By Admin · Mar 2, 2026 · Updated Apr 23, 2026 · 27 views · 3 min read

How to Migrate from CentOS to AlmaLinux

With CentOS Linux reaching end of life, AlmaLinux has emerged as a stable, community-driven replacement that maintains binary compatibility with the upstream enterprise distribution. This guide covers how to migrate your Breeze instance from CentOS to AlmaLinux, either in-place or via a fresh installation.

Understanding Your Options

  • In-place migration — convert the existing CentOS installation to AlmaLinux using the AlmaLinux Migration Tool, preserving all data and configurations
  • Fresh install and data transfer — provision a new Breeze with AlmaLinux and migrate applications and data manually

The in-place migration is faster but carries more risk. A fresh install is cleaner and gives you the opportunity to modernize your stack.

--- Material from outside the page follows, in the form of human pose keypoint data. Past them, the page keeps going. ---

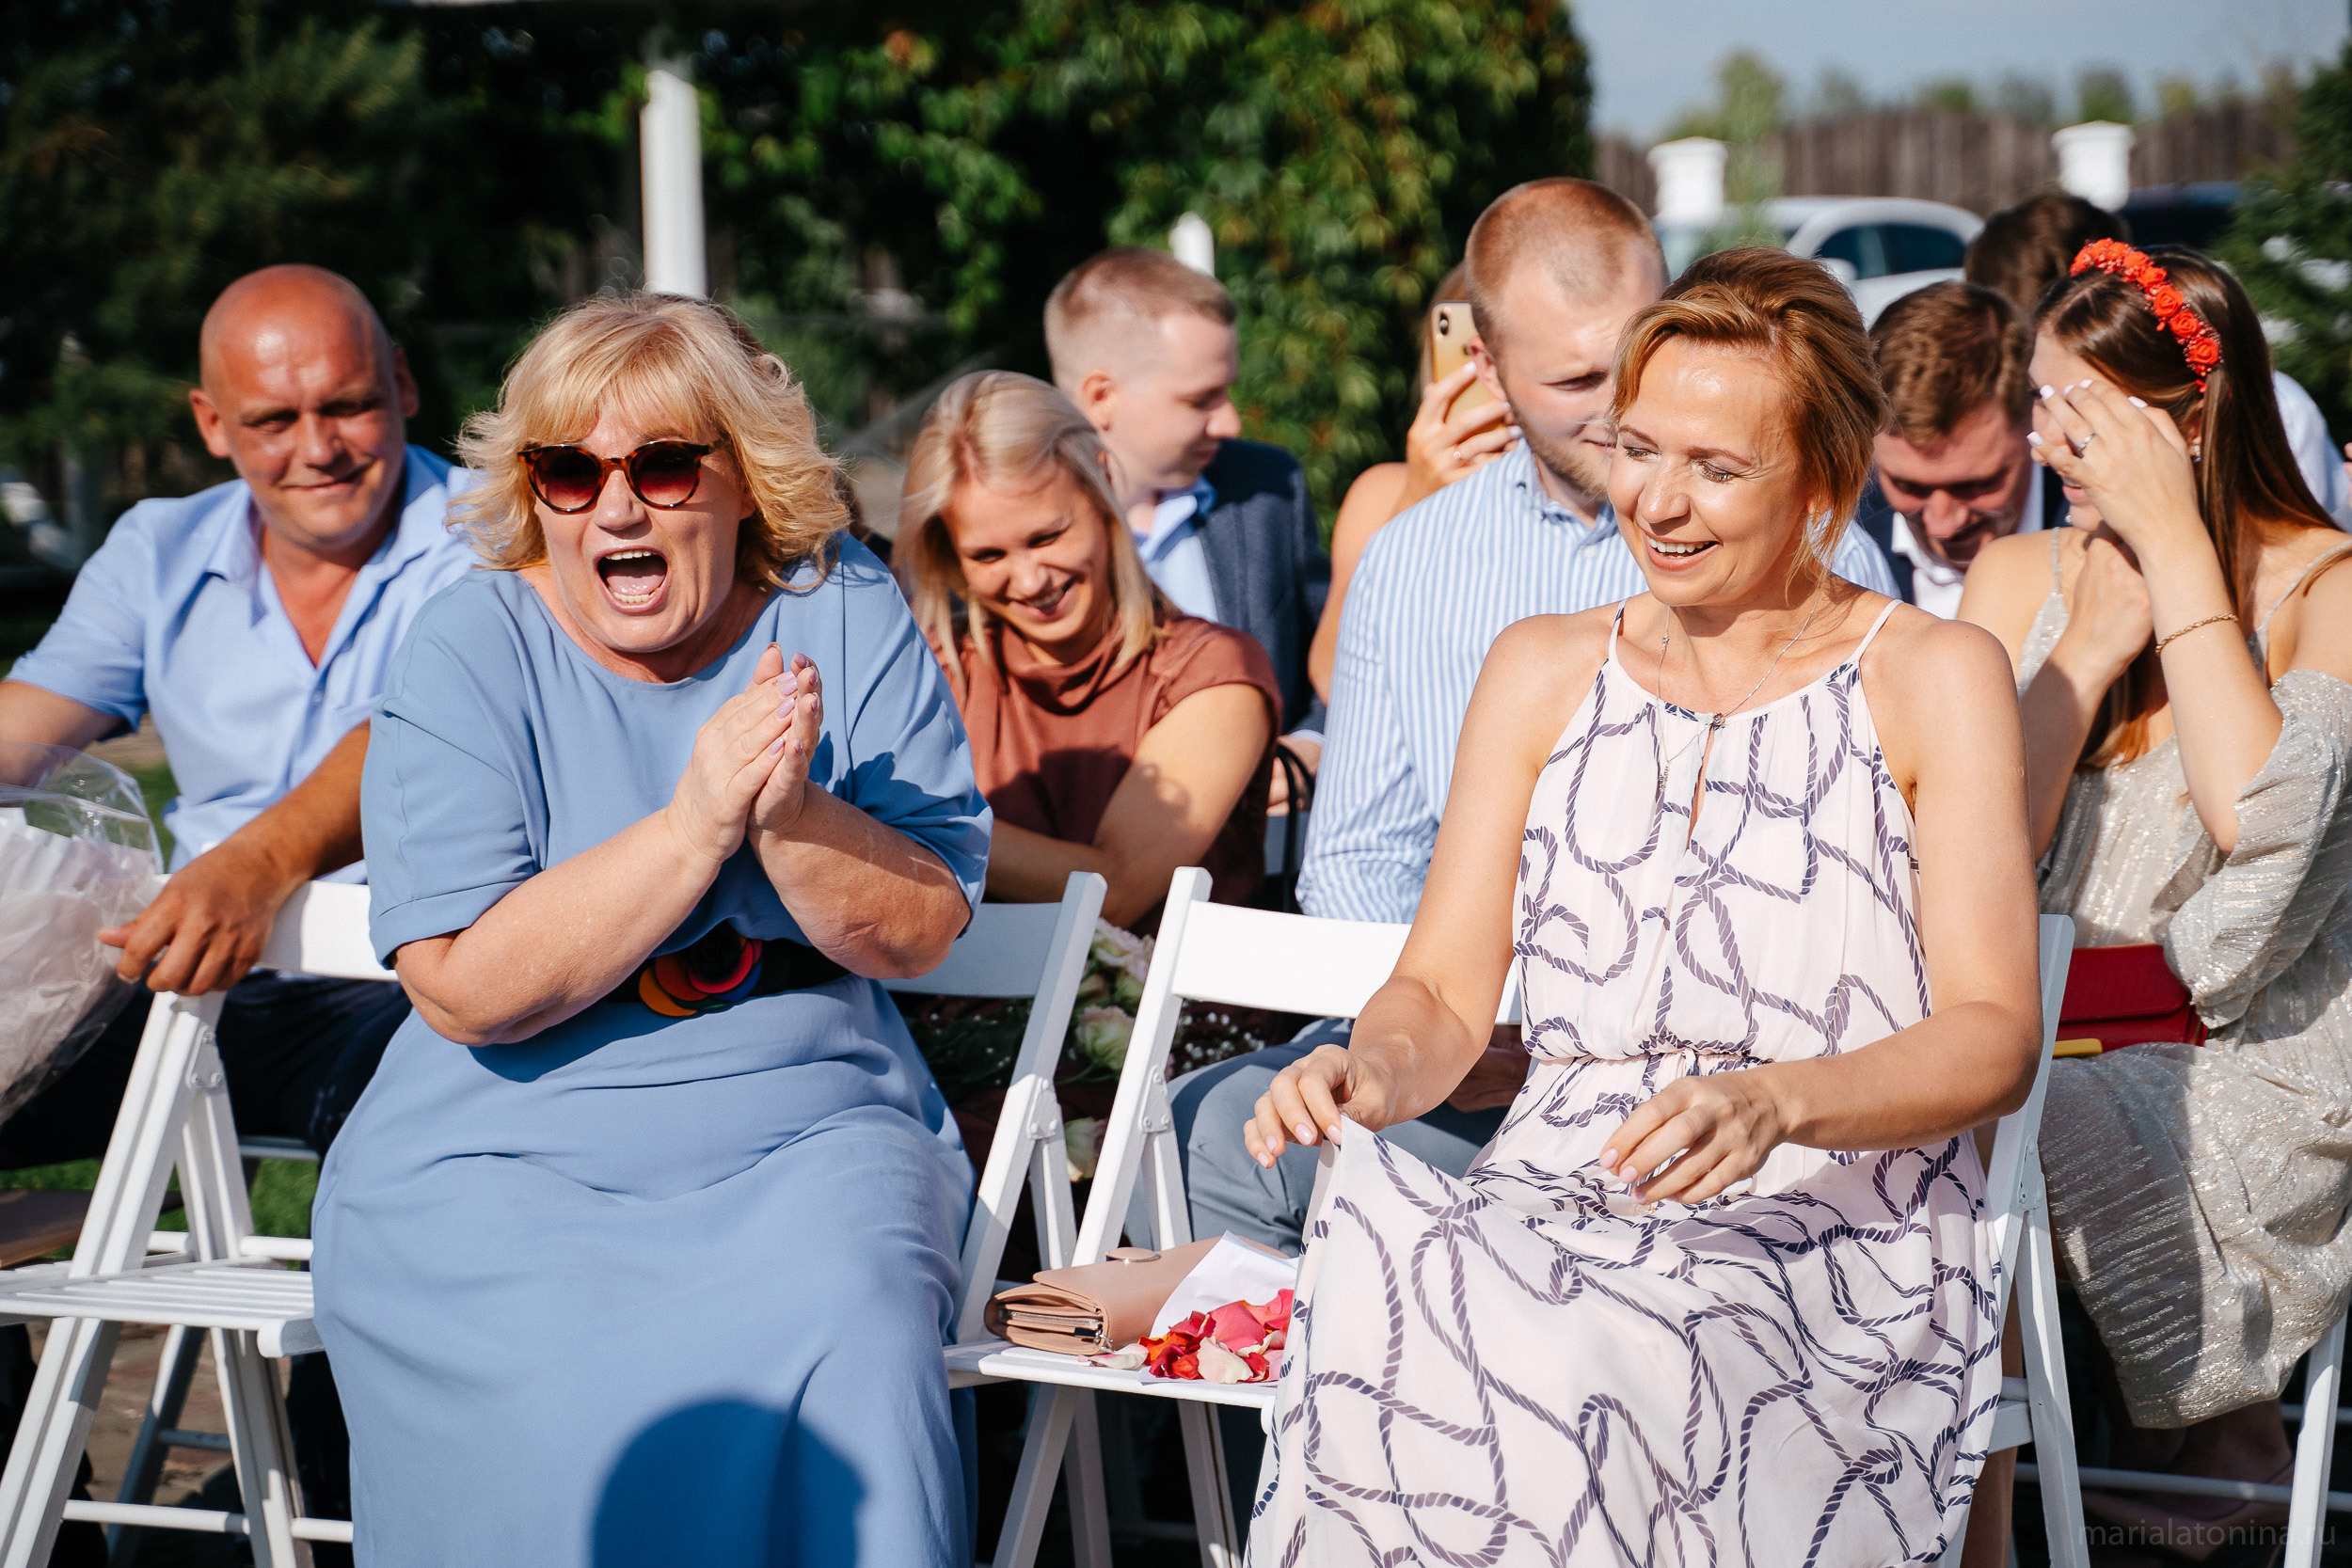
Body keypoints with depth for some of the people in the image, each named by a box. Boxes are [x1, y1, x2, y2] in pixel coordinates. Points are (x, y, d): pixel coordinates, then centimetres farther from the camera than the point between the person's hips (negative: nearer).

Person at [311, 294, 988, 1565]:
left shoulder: (844, 619, 2)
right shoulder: (469, 657, -4)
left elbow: (920, 933, -1)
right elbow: (463, 989, -14)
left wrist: (790, 813, -20)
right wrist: (696, 826, -20)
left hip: (807, 1138, 2)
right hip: (505, 1157, -1)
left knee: (844, 1343, -29)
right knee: (578, 1407, -30)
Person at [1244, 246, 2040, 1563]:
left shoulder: (1936, 678, 5)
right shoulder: (1541, 674, 18)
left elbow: (1995, 1039, -4)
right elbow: (1445, 991, 12)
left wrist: (1775, 1103, -22)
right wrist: (1373, 1074, -12)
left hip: (1840, 1227, -3)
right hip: (1554, 1195, 3)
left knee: (1564, 1362, -36)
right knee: (1385, 1301, -33)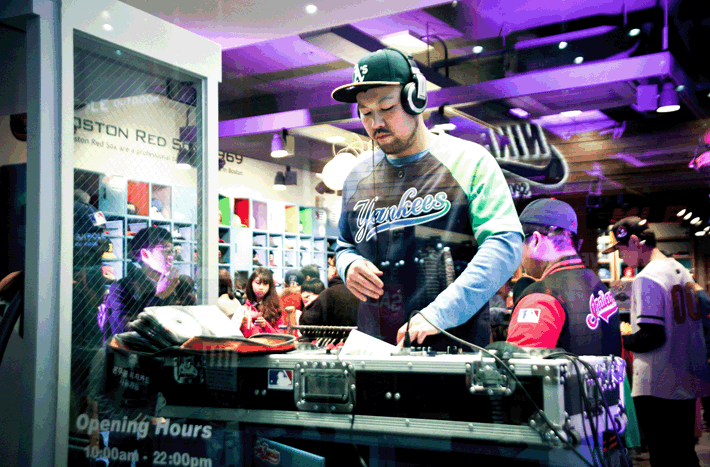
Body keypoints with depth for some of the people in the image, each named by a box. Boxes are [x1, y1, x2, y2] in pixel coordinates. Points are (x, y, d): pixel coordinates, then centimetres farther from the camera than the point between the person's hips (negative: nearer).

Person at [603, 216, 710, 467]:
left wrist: (624, 340, -5)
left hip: (656, 389, -9)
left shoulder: (646, 279, -17)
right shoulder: (682, 270, 10)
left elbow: (651, 337, -24)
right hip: (689, 383, 9)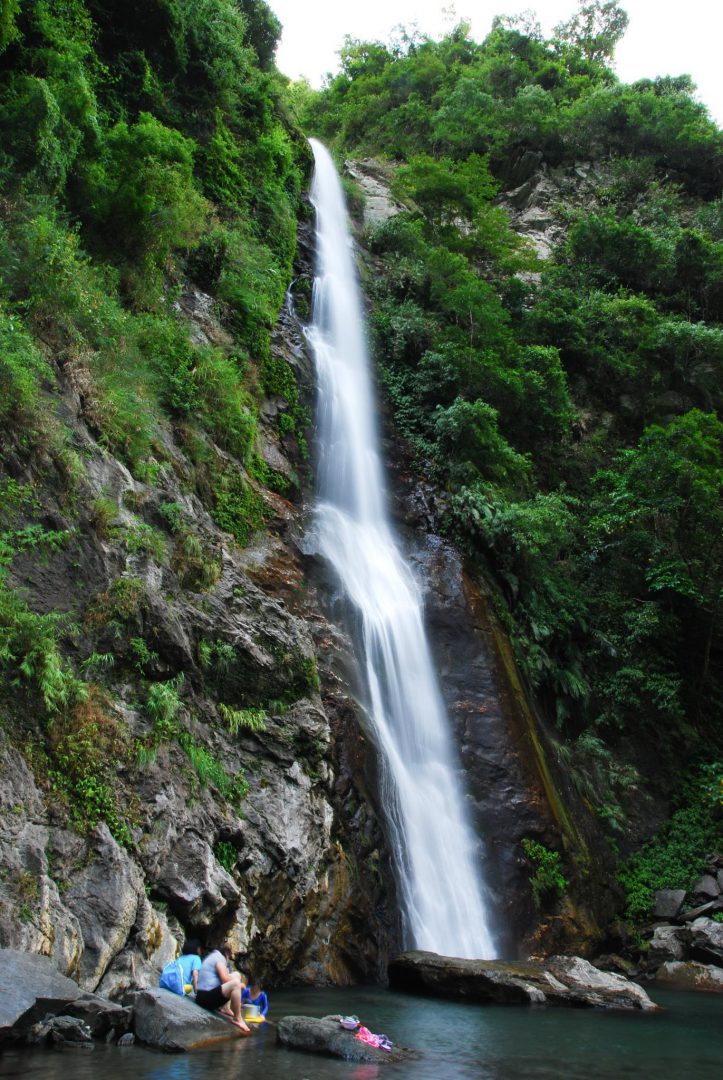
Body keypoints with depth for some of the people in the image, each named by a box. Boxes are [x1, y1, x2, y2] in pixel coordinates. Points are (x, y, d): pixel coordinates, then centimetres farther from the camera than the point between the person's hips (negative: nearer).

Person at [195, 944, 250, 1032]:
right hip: (207, 997, -10)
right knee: (235, 983, -26)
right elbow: (225, 978, -16)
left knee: (236, 975, 15)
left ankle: (225, 1007, 11)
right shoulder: (220, 957, -6)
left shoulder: (212, 956, 23)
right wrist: (240, 984, -1)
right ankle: (237, 1019, -17)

Option A: In-Place Migration with almalinux-deploy

Pre-Migration Checks

Before starting, take a full backup of your Breeze. Snapshot the instance if possible. Then verify your current CentOS version:

cat /etc/centos-release
rpm -qa | wc -l

Run the Migration Script

Download and execute the official AlmaLinux migration script:

curl -O https://raw.githubusercontent.com/AlmaLinux/almalinux-deploy/master/almalinux-deploy.sh
sudo bash almalinux-deploy.sh

The script will replace CentOS repositories with AlmaLinux equivalents, swap branding packages, and synchronize all installed packages. This process typically takes 15-30 minutes depending on the number of packages installed.

Reboot and Verify

After the script completes, reboot the Breeze:

sudo reboot

After reboot, verify the migration succeeded:

cat /etc/almalinux-release
rpm -qa | grep centos

The release file should show AlmaLinux and no CentOS packages should remain.

Option B: Fresh AlmaLinux Install

Step 1: Provision a New Breeze with AlmaLinux

Create a new Breeze instance and select AlmaLinux as the operating system. Update the system immediately:

sudo dnf update -y

Step 2: Install Required Packages

Reinstall the same packages you had on CentOS. Export the package list from the old server:

# On the CentOS server
rpm -qa --qf '%{NAME}\n' | sort > /tmp/packages.txt
scp /tmp/packages.txt user@new-breeze-ip:/tmp/

On the new AlmaLinux Breeze, install matching packages:

sudo dnf install -y $(cat /tmp/packages.txt | tr '\n' ' ')

Step 3: Transfer Configuration and Data

Copy configuration files from key directories:

rsync -avz user@old-server:/etc/nginx/ /etc/nginx/
rsync -avz user@old-server:/etc/php.d/ /etc/php.d/
rsync -avz user@old-server:/var/www/ /var/www/

Migrate databases using mysqldump or pg_dump as described in the respective database migration guides.

Post-Migration Tasks

  • Enable EPEL repositorysudo dnf install -y epel-release
  • Verify services — check that nginx, PHP-FPM, MySQL, and other services start correctly
  • Test firewall rules — AlmaLinux uses firewalld, verify all necessary ports are open
  • Check SELinux — ensure SELinux contexts are correct for your web application files
  • Update monitoring — update any monitoring agents or server labels to reflect AlmaLinux
  • Cron jobs — verify all scheduled tasks are in place and running

Why AlmaLinux

AlmaLinux provides long-term support, regular security patches, and full RHEL compatibility. It is governed by the AlmaLinux OS Foundation, a nonprofit organization, ensuring the distribution remains free and community-driven for the long term.